Working for a tree planting camp has led to an exploration of New Brunswick. We moved from the small town of Juniper to a site on private woodlands near Plaster Rock. The journey was quite an adventure.
I relied on Google Maps to get to the new location. The app must know I have a 4×4 and a penchant for backroads. I went from gravel roads to modified trails to tire tracks. At one point, the road seemed to have disappeared altogether. After a little bit four wheeling, I turned back and found an alternate route. According to Google, the roads were unknown, but with the satellite view to aid me, I eventually found my way.
I drove with the window down. It was a nice day, and the abundance of wild flowers created an intoxicating perfume. I saw lots of daisies but smelled wild jasmine and honeysuckle as I drove through the woodlands. Eventually, I hit a paved road again that took me through the village of Plaster Rock and then to another gravel road with a gate. I had a key.
It was a logging road that led up a hillside with multiple side roads along the way. I saw stacks of harvested trees stripped and ready for transport. There were also clearcut sites which were presumably some of the areas our planters would tackle.
After about fourty minutes, I found our camp site, a small green next to a lake. I was the first one there. Rebecca, eager to explore, jumped out of the truck to find a spot to roll in while I surveyed the space and picked a spot to set up my camp.

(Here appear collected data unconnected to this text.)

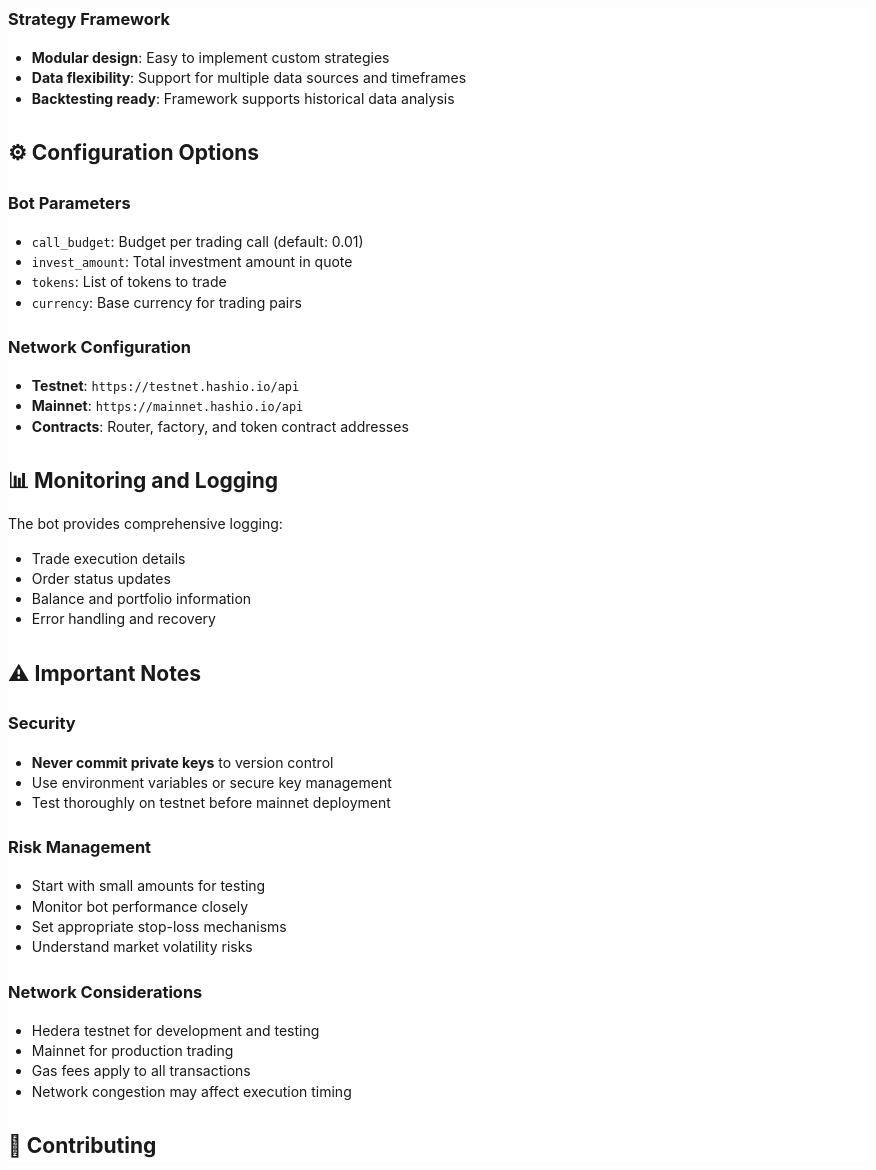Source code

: ### Strategy Framework
- **Modular design**: Easy to implement custom strategies
- **Data flexibility**: Support for multiple data sources and timeframes
- **Backtesting ready**: Framework supports historical data analysis

## ⚙️ Configuration Options

### Bot Parameters
- `call_budget`: Budget per trading call (default: 0.01)
- `invest_amount`: Total investment amount in quote
- `tokens`: List of tokens to trade
- `currency`: Base currency for trading pairs

### Network Configuration
- **Testnet**: `https://testnet.hashio.io/api`
- **Mainnet**: `https://mainnet.hashio.io/api`
- **Contracts**: Router, factory, and token contract addresses

## 📊 Monitoring and Logging

The bot provides comprehensive logging:
- Trade execution details
- Order status updates
- Balance and portfolio information
- Error handling and recovery

## ⚠️ Important Notes

### Security
- **Never commit private keys** to version control
- Use environment variables or secure key management
- Test thoroughly on testnet before mainnet deployment

### Risk Management
- Start with small amounts for testing
- Monitor bot performance closely
- Set appropriate stop-loss mechanisms
- Understand market volatility risks

### Network Considerations
- Hedera testnet for development and testing
- Mainnet for production trading
- Gas fees apply to all transactions
- Network congestion may affect execution timing

## 🤝 Contributing
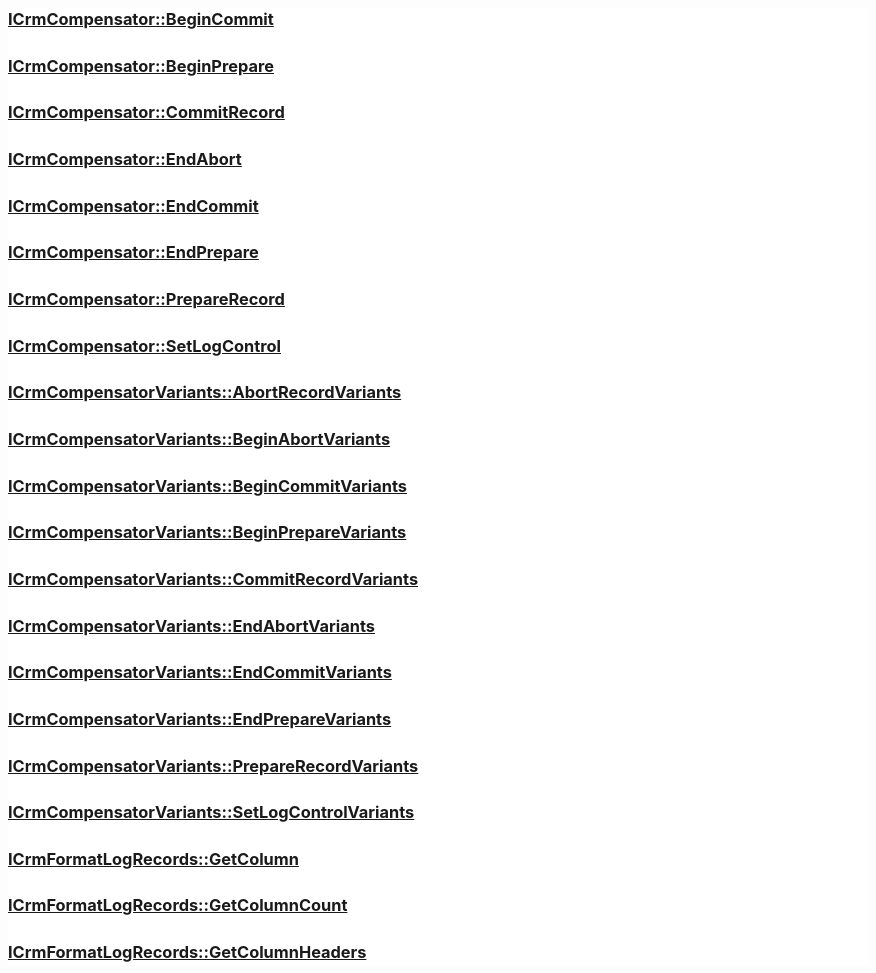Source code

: ### [ICrmCompensator::BeginCommit](../comsvcs/nf-comsvcs-icrmcompensator-begincommit.md)
### [ICrmCompensator::BeginPrepare](../comsvcs/nf-comsvcs-icrmcompensator-beginprepare.md)
### [ICrmCompensator::CommitRecord](../comsvcs/nf-comsvcs-icrmcompensator-commitrecord.md)
### [ICrmCompensator::EndAbort](../comsvcs/nf-comsvcs-icrmcompensator-endabort.md)
### [ICrmCompensator::EndCommit](../comsvcs/nf-comsvcs-icrmcompensator-endcommit.md)
### [ICrmCompensator::EndPrepare](../comsvcs/nf-comsvcs-icrmcompensator-endprepare.md)
### [ICrmCompensator::PrepareRecord](../comsvcs/nf-comsvcs-icrmcompensator-preparerecord.md)
### [ICrmCompensator::SetLogControl](../comsvcs/nf-comsvcs-icrmcompensator-setlogcontrol.md)
### [ICrmCompensatorVariants::AbortRecordVariants](../comsvcs/nf-comsvcs-icrmcompensatorvariants-abortrecordvariants.md)
### [ICrmCompensatorVariants::BeginAbortVariants](../comsvcs/nf-comsvcs-icrmcompensatorvariants-beginabortvariants.md)
### [ICrmCompensatorVariants::BeginCommitVariants](../comsvcs/nf-comsvcs-icrmcompensatorvariants-begincommitvariants.md)
### [ICrmCompensatorVariants::BeginPrepareVariants](../comsvcs/nf-comsvcs-icrmcompensatorvariants-beginpreparevariants.md)
### [ICrmCompensatorVariants::CommitRecordVariants](../comsvcs/nf-comsvcs-icrmcompensatorvariants-commitrecordvariants.md)
### [ICrmCompensatorVariants::EndAbortVariants](../comsvcs/nf-comsvcs-icrmcompensatorvariants-endabortvariants.md)
### [ICrmCompensatorVariants::EndCommitVariants](../comsvcs/nf-comsvcs-icrmcompensatorvariants-endcommitvariants.md)
### [ICrmCompensatorVariants::EndPrepareVariants](../comsvcs/nf-comsvcs-icrmcompensatorvariants-endpreparevariants.md)
### [ICrmCompensatorVariants::PrepareRecordVariants](../comsvcs/nf-comsvcs-icrmcompensatorvariants-preparerecordvariants.md)
### [ICrmCompensatorVariants::SetLogControlVariants](../comsvcs/nf-comsvcs-icrmcompensatorvariants-setlogcontrolvariants.md)
### [ICrmFormatLogRecords::GetColumn](../comsvcs/nf-comsvcs-icrmformatlogrecords-getcolumn.md)
### [ICrmFormatLogRecords::GetColumnCount](../comsvcs/nf-comsvcs-icrmformatlogrecords-getcolumncount.md)
### [ICrmFormatLogRecords::GetColumnHeaders](../comsvcs/nf-comsvcs-icrmformatlogrecords-getcolumnheaders.md)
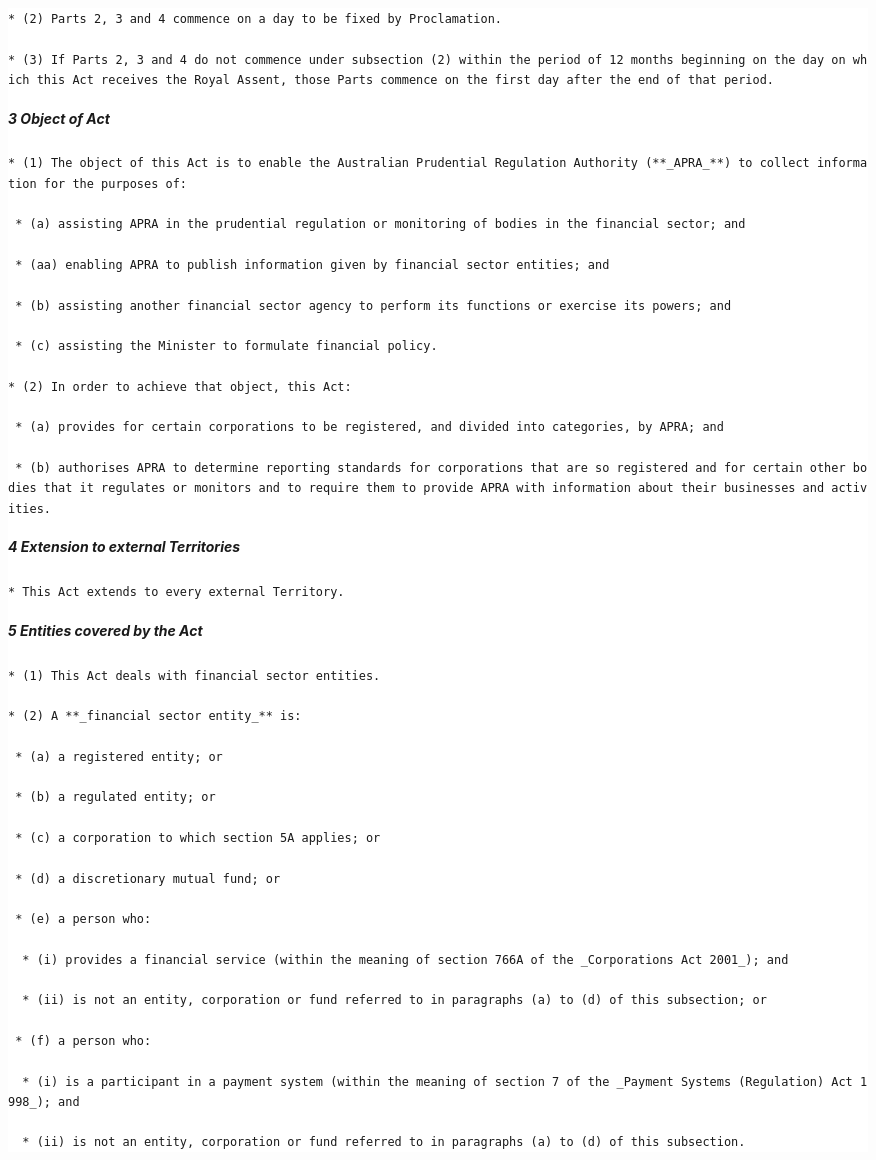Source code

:     * (2) Parts 2, 3 and 4 commence on a day to be fixed by Proclamation.

    * (3) If Parts 2, 3 and 4 do not commence under subsection (2) within the period of 12 months beginning on the day on which this Act receives the Royal Assent, those Parts commence on the first day after the end of that period.

##### 3  Object of Act

    * (1) The object of this Act is to enable the Australian Prudential Regulation Authority (**_APRA_**) to collect information for the purposes of:

     * (a) assisting APRA in the prudential regulation or monitoring of bodies in the financial sector; and

     * (aa) enabling APRA to publish information given by financial sector entities; and

     * (b) assisting another financial sector agency to perform its functions or exercise its powers; and

     * (c) assisting the Minister to formulate financial policy.

    * (2) In order to achieve that object, this Act:

     * (a) provides for certain corporations to be registered, and divided into categories, by APRA; and

     * (b) authorises APRA to determine reporting standards for corporations that are so registered and for certain other bodies that it regulates or monitors and to require them to provide APRA with information about their businesses and activities.

##### 4  Extension to external Territories

    * This Act extends to every external Territory.

##### 5  Entities covered by the Act

    * (1) This Act deals with financial sector entities.

    * (2) A **_financial sector entity_** is:

     * (a) a registered entity; or

     * (b) a regulated entity; or

     * (c) a corporation to which section 5A applies; or

     * (d) a discretionary mutual fund; or

     * (e) a person who:

      * (i) provides a financial service (within the meaning of section 766A of the _Corporations Act 2001_); and

      * (ii) is not an entity, corporation or fund referred to in paragraphs (a) to (d) of this subsection; or

     * (f) a person who:

      * (i) is a participant in a payment system (within the meaning of section 7 of the _Payment Systems (Regulation) Act 1998_); and

      * (ii) is not an entity, corporation or fund referred to in paragraphs (a) to (d) of this subsection.

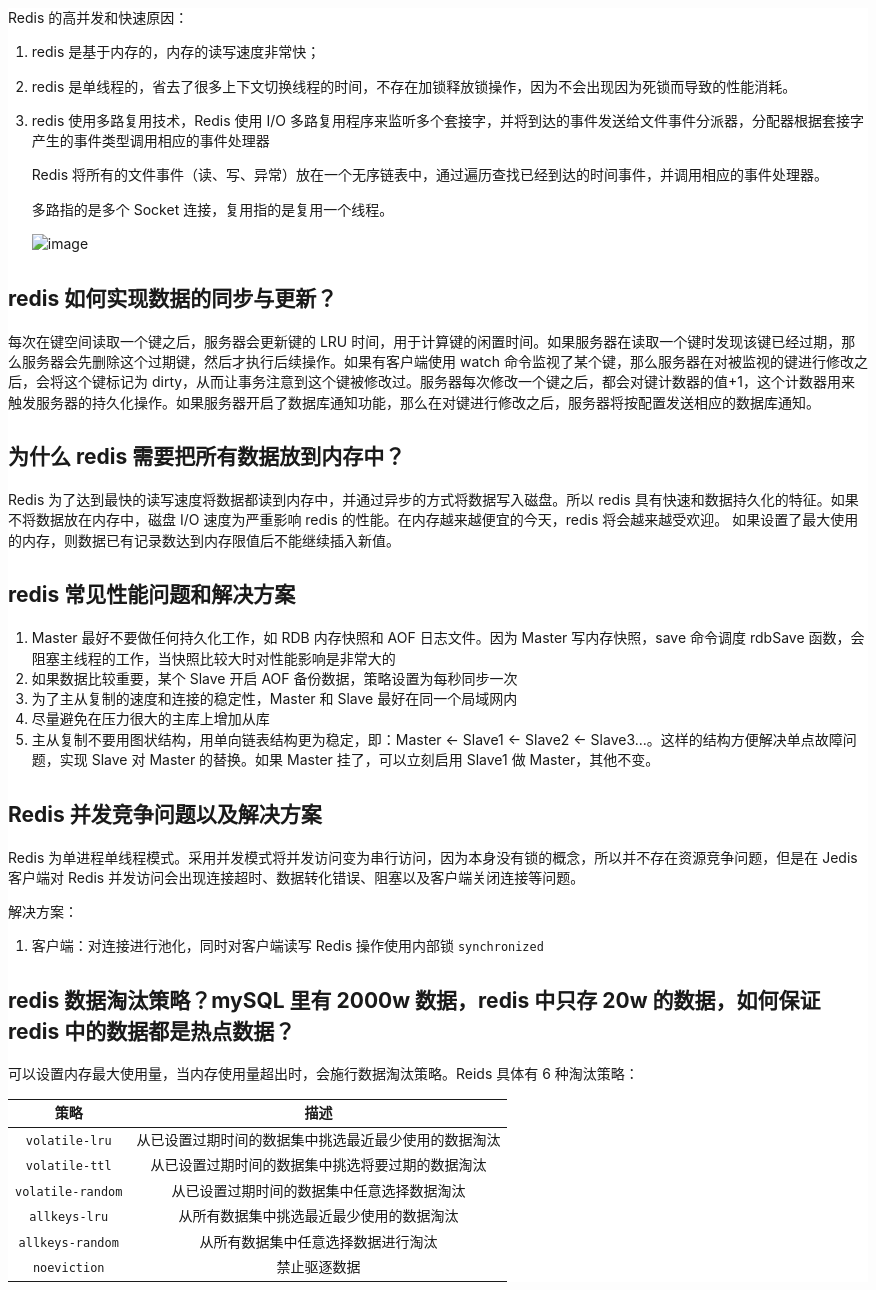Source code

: Redis 的高并发和快速原因：

1. redis 是基于内存的，内存的读写速度非常快；
2. redis 是单线程的，省去了很多上下文切换线程的时间，不存在加锁释放锁操作，因为不会出现因为死锁而导致的性能消耗。
3. redis 使用多路复用技术，Redis 使用 I/O 多路复用程序来监听多个套接字，并将到达的事件发送给文件事件分派器，分配器根据套接字产生的事件类型调用相应的事件处理器

   Redis 将所有的文件事件（读、写、异常）放在一个无序链表中，通过遍历查找已经到达的时间事件，并调用相应的事件处理器。

   多路指的是多个 Socket 连接，复用指的是复用一个线程。

   ![image](http://ww1.sinaimg.cn/large/d4556b75ly1g5xtjvdxcjj20q80aqaaq.jpg)

## redis 如何实现数据的同步与更新？

每次在键空间读取一个键之后，服务器会更新键的 LRU 时间，用于计算键的闲置时间。如果服务器在读取一个键时发现该键已经过期，那么服务器会先删除这个过期键，然后才执行后续操作。如果有客户端使用 watch 命令监视了某个键，那么服务器在对被监视的键进行修改之后，会将这个键标记为 dirty，从而让事务注意到这个键被修改过。服务器每次修改一个键之后，都会对键计数器的值+1，这个计数器用来触发服务器的持久化操作。如果服务器开启了数据库通知功能，那么在对键进行修改之后，服务器将按配置发送相应的数据库通知。

## 为什么 redis 需要把所有数据放到内存中？

Redis 为了达到最快的读写速度将数据都读到内存中，并通过异步的方式将数据写入磁盘。所以 redis 具有快速和数据持久化的特征。如果不将数据放在内存中，磁盘 I/O 速度为严重影响 redis 的性能。在内存越来越便宜的今天，redis 将会越来越受欢迎。
如果设置了最大使用的内存，则数据已有记录数达到内存限值后不能继续插入新值。

## redis 常见性能问题和解决方案

1. Master 最好不要做任何持久化工作，如 RDB 内存快照和 AOF 日志文件。因为 Master 写内存快照，save 命令调度 rdbSave 函数，会阻塞主线程的工作，当快照比较大时对性能影响是非常大的
2. 如果数据比较重要，某个 Slave 开启 AOF 备份数据，策略设置为每秒同步一次
3. 为了主从复制的速度和连接的稳定性，Master 和 Slave 最好在同一个局域网内
4. 尽量避免在压力很大的主库上增加从库
5. 主从复制不要用图状结构，用单向链表结构更为稳定，即：Master <- Slave1 <- Slave2 <- Slave3...。这样的结构方便解决单点故障问题，实现 Slave 对 Master 的替换。如果 Master 挂了，可以立刻启用 Slave1 做 Master，其他不变。

## Redis 并发竞争问题以及解决方案

Redis 为单进程单线程模式。采用并发模式将并发访问变为串行访问，因为本身没有锁的概念，所以并不存在资源竞争问题，但是在 Jedis 客户端对 Redis 并发访问会出现连接超时、数据转化错误、阻塞以及客户端关闭连接等问题。

解决方案：

1. 客户端：对连接进行池化，同时对客户端读写 Redis 操作使用内部锁 `synchronized`

## redis 数据淘汰策略？mySQL 里有 2000w 数据，redis 中只存 20w 的数据，如何保证 redis 中的数据都是热点数据？

可以设置内存最大使用量，当内存使用量超出时，会施行数据淘汰策略。Reids 具体有 6 种淘汰策略：

|       策略        |                         描述                         |
| :---------------: | :--------------------------------------------------: |
|  `volatile-lru`   | 从已设置过期时间的数据集中挑选最近最少使用的数据淘汰 |
|  `volatile-ttl`   |   从已设置过期时间的数据集中挑选将要过期的数据淘汰   |
| `volatile-random` |      从已设置过期时间的数据集中任意选择数据淘汰      |
|   `allkeys-lru`   |       从所有数据集中挑选最近最少使用的数据淘汰       |
| `allkeys-random`  |          从所有数据集中任意选择数据进行淘汰          |
|   `noeviction`    |                     禁止驱逐数据                     |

The routine is quick now. My green tarp goes down, and my pop-up shade structure with mosquito netting goes up. Storage bins go under the tailgate, and my lounge chair goes in a corner of the pop-up. I pound in T-steaks next to the legs of the pop-up that are buck-strapped together in case there is wind. This is a method I developed at Burning Man that has proven to be very effective.
As I set up, some of the others arrived, pulling our trailers. One of the trailers is built out to be the kitchen, and the other is a modified horse trailer used for showers. The planters helped unload generators, and the water pump was put in its place near the water’s edge where young fish swam below lily pads.
There is no telecommunication signal at this camp. So, the information age will have to take a sorgurne. Luckily, I have to shop every 3 days, so it won’t be a total blackout. There’s also a flea market in town on our next day off. I’m hoping for a snow cone.
The final touches at my camp were to hang my flower basksts, candle holders and other decor I’ve picked up. It makes the place kind of homey. Once my camp was set up, I zipped up my pop-up and headed to town.
Shopping will be in Grand Falls about an hour away. I opted to treat us (Rebecca and I) to a hotel room for the night and shop in the morning. It was nice to be on crisp sheets in a tightly made bed.